Text to read:

One squad, two victories

New book finds the Tuskegee Airmen fighting overseas and at home

Posted

The death of President Franklin Roosevelt on April 12, 1945, eclipsed a lesser-known American tragedy that happened the same day. When 101 African American pilots, navigators and bombardiers refused to sign an order that would have thrown them into segregated housing, the U.S. Army Air Force arrested the celebrated Tuskegee Airmen and put them behind barbed wire inside Fort Knox.

At first, author Lawrence P. Scott, 60, of Lansing, became angry when he learned of the incident. As he learned more about the complex origins, multiple goals and ultimate fate of the first all African-American fighter squadron in the history of the U.S. military, his anger deepened into a desire to tell their story in depth.

The result is “Double V: The Civil Rights Struggle of the Tuskegee Airmen,” newly published by MSU Press.

“They put their lives on the line in a war effort that shaped the way the world is today,” Scott said, but the Airmen were “primarily ignored and suffered considerable discrimination while they were in the service,” and got more of the same when they came home.

The “Double V” of the title refers to the squadron’s daunting twofold mission. African-Americans volunteered to fight in the thousands during World War II, Scott writes, not only to help vanquish the nation’s enemies, but also to change national attitudes toward African Americans. Military service, Scott writes, became a “mode of protest” in service of a “double victory” — victory abroad, over Hitler and the Axis powers, and victory at home, over prejudice, segregation and unequal rights. No pressure there for a group consisting mainly of 19- and 20-year olds.

Scott wrote the book in 1994 with the late veteran Tuskegee Airman William M. Womack Sr., who retired from the Army with the rank of lieutenant colonel. They zeroed in on the 1945 mass arrest, not just as a key moment in the squadron’s history, but also a forerunner of the Shreveport and Montgomery bus boycotts of the 1950s and the lunch counter sit-ins and freedom rides of the 1960s. 

The officers incurred the wrath of their commanders when they tried to get into the Officers’ Club at Freeman Field in Seymour, Ind., to conduct sit-in demonstrations to protest discrimination.

“They were all arrested and put in the brig,” Scott said. It was no light matter. “During war time, if you violated the Articles of War and were court marshaled, you could conceivably be put to death. So they were facing death for disobeying a direct order during war time.”

Challenge: Reproduce the part of the Tuskegee Airmen article starting with "At first, author" and going on through "story in depth.". The records have no connection to the article about the Tuskegee Airmen.

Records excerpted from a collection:
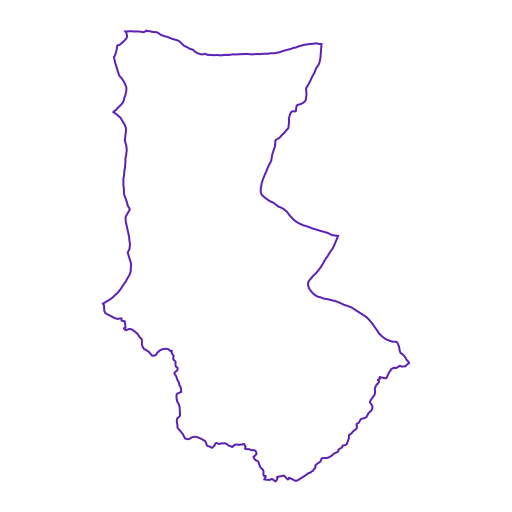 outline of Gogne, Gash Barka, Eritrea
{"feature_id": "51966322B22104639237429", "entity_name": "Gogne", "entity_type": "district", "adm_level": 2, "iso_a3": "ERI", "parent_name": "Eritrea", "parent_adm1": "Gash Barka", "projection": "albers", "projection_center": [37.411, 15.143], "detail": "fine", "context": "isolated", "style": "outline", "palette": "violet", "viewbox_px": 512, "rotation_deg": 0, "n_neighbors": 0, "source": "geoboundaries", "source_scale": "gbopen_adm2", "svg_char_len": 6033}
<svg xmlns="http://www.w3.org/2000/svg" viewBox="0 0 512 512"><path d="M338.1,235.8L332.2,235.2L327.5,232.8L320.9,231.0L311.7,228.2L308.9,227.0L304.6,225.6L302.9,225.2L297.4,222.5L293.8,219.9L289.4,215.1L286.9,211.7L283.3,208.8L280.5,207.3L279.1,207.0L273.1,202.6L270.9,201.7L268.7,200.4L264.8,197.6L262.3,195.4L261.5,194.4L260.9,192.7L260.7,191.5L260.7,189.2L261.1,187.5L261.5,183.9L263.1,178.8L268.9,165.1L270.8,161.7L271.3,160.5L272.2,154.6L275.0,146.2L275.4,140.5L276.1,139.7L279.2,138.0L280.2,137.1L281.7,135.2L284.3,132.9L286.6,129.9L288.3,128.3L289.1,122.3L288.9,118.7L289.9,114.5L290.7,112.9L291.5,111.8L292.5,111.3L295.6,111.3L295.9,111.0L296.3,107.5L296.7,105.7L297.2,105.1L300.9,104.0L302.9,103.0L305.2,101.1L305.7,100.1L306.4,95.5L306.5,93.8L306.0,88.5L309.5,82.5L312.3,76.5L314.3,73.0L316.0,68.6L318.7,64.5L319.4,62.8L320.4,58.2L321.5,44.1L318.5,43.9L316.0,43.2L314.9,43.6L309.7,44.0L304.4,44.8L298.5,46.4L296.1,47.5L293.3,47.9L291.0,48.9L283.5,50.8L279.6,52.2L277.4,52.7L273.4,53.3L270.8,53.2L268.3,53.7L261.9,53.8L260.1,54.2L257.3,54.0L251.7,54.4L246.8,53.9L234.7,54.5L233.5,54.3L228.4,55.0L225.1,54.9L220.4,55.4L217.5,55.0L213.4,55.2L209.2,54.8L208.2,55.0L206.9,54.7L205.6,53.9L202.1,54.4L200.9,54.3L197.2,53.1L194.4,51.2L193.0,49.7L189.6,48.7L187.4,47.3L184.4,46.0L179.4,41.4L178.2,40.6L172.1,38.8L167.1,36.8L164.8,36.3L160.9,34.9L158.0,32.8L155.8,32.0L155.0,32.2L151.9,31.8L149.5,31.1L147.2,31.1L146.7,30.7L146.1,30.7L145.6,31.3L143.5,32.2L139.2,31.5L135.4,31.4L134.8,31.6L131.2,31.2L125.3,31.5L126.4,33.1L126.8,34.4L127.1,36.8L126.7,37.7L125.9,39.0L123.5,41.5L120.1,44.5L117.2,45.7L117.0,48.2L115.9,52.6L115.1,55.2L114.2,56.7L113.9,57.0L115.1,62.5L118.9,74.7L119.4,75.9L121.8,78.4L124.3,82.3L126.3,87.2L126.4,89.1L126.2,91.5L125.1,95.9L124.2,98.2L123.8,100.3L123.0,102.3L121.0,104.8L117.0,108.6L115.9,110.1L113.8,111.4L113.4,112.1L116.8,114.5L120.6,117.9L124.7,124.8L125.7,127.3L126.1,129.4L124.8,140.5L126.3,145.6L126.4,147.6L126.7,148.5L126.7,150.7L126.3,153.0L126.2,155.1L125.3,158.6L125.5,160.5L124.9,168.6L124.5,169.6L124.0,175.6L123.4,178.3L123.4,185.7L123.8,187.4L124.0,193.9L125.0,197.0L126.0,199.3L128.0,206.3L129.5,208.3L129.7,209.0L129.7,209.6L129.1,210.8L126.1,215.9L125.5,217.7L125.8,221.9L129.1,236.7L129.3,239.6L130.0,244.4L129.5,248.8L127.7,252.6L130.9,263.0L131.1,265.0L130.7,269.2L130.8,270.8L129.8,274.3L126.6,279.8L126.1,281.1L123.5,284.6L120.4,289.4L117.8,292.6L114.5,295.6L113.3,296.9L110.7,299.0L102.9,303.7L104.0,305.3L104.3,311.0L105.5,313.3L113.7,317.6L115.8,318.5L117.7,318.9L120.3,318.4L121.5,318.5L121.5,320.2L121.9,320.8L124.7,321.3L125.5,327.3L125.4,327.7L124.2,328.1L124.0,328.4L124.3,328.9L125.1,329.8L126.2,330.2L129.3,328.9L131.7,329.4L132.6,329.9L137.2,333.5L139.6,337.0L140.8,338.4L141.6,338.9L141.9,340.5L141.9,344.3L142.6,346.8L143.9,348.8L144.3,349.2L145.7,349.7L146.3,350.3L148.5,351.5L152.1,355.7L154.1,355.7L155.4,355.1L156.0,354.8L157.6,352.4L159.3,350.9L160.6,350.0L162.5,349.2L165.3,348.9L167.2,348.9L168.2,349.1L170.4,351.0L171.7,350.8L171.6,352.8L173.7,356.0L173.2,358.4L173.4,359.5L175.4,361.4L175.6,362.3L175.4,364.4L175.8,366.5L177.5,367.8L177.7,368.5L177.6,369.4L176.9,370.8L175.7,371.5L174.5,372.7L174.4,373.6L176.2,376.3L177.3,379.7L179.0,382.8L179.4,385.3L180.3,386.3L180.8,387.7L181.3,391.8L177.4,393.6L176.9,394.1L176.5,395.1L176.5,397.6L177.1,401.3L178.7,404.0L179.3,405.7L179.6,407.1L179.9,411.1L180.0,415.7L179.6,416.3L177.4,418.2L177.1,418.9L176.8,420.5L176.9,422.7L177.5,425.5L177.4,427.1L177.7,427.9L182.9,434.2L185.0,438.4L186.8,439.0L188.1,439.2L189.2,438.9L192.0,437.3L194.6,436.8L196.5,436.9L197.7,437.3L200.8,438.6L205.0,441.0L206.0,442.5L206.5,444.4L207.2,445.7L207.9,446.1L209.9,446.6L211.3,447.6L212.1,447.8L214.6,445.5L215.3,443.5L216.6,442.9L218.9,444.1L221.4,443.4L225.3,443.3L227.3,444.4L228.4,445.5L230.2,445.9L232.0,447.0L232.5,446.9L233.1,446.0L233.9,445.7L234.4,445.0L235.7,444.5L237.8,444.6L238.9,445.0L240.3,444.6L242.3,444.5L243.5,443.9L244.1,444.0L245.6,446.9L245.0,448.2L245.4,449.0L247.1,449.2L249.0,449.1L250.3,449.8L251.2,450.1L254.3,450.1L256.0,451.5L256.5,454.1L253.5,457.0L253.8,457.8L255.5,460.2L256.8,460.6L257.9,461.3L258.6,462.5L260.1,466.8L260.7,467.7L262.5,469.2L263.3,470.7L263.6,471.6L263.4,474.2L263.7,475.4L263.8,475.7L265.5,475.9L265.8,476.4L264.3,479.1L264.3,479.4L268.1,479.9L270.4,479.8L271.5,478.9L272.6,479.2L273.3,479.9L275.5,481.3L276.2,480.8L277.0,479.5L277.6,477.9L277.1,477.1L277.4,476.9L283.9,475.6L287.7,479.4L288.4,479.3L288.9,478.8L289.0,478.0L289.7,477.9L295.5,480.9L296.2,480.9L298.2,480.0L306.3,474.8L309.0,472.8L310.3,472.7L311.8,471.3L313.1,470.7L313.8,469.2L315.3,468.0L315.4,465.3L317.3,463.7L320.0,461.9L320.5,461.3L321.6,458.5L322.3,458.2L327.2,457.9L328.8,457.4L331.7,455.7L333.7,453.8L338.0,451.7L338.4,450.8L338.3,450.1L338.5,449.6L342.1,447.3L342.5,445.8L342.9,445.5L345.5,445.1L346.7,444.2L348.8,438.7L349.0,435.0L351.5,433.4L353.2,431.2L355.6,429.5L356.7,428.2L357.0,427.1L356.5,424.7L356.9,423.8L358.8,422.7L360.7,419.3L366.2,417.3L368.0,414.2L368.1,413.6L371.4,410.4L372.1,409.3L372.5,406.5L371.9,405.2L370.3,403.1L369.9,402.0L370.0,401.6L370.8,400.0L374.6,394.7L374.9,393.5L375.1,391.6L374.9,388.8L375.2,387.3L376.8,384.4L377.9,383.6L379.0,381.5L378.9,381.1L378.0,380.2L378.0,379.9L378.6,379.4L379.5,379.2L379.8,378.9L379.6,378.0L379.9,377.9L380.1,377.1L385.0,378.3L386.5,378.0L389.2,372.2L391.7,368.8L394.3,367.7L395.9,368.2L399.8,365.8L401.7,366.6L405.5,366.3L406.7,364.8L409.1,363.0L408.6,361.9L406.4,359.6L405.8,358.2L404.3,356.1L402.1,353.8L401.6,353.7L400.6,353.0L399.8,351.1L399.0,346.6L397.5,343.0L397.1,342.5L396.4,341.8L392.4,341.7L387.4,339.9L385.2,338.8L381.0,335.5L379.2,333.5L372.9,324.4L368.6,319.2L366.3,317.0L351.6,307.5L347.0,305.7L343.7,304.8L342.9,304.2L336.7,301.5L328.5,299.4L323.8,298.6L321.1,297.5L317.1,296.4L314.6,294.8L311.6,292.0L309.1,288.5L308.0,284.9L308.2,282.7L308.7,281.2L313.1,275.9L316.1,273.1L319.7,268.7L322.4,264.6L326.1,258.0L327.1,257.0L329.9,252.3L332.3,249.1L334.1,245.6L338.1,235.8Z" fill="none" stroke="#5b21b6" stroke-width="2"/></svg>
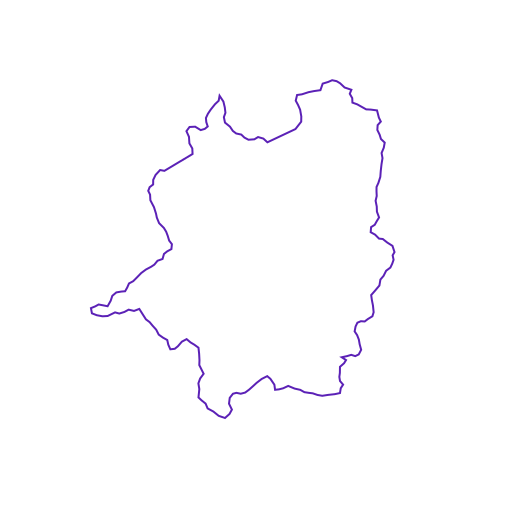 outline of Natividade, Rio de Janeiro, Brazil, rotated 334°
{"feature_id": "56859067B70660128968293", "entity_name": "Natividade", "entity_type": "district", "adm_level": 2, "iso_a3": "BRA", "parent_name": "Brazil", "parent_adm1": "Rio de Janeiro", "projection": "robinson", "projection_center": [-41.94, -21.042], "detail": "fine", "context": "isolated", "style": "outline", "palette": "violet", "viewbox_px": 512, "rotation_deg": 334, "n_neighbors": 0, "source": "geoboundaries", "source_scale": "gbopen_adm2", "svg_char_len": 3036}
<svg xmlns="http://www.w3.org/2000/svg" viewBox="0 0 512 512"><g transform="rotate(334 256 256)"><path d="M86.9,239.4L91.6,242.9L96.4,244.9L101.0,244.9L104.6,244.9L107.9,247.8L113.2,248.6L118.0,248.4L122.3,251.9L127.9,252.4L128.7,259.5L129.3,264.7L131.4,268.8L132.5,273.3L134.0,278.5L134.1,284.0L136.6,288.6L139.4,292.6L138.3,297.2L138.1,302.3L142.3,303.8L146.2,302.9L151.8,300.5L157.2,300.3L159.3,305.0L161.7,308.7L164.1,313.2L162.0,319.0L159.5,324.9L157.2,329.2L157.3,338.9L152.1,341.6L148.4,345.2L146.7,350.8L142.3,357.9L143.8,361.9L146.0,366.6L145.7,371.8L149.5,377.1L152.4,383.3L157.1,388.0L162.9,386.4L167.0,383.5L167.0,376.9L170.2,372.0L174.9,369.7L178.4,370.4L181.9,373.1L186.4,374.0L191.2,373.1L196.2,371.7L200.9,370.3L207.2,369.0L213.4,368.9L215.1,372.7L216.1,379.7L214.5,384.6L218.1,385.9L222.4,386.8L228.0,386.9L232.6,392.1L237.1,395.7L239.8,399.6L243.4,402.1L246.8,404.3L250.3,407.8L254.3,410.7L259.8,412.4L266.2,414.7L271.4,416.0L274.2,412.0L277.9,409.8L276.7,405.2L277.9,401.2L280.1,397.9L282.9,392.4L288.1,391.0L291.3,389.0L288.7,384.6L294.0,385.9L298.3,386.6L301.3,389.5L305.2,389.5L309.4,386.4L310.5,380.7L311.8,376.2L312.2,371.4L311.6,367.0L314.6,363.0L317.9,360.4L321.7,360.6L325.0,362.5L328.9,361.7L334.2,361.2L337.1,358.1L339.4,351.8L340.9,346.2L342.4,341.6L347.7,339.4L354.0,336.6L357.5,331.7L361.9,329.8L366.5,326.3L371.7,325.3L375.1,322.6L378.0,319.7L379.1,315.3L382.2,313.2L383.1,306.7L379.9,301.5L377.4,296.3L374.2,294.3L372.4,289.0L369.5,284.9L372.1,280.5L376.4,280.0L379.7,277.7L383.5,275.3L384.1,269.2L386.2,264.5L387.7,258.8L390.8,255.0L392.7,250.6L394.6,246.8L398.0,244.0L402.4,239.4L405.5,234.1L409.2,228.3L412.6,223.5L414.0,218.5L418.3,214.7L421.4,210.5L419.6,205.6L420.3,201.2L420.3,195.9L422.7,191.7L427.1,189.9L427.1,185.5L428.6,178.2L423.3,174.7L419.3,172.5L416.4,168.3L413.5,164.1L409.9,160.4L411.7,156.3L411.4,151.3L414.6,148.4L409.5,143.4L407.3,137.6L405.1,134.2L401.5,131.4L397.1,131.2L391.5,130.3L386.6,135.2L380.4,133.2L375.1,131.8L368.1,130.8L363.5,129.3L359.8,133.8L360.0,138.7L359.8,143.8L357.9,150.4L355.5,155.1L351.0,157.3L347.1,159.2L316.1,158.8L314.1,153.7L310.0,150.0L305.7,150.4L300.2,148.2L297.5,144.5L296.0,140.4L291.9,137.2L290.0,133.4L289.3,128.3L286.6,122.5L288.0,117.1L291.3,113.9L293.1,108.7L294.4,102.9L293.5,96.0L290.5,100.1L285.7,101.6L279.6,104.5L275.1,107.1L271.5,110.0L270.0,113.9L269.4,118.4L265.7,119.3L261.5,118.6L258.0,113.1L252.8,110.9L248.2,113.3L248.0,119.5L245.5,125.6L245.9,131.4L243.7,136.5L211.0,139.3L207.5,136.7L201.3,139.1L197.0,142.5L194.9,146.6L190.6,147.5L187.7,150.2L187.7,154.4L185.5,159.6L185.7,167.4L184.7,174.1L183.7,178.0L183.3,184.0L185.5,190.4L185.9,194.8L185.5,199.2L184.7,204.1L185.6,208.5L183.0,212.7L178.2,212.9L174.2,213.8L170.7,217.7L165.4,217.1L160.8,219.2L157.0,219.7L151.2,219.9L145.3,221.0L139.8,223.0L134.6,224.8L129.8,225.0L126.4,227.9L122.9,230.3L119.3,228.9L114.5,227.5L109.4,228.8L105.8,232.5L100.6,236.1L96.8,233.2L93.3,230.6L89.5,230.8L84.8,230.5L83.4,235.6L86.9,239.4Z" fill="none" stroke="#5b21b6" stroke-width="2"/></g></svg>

Answer to the problem:
At first, author Lawrence P. Scott, 60, of Lansing, became angry when he learned of the incident. As he learned more about the complex origins, multiple goals and ultimate fate of the first all African-American fighter squadron in the history of the U.S. military, his anger deepened into a desire to tell their story in depth.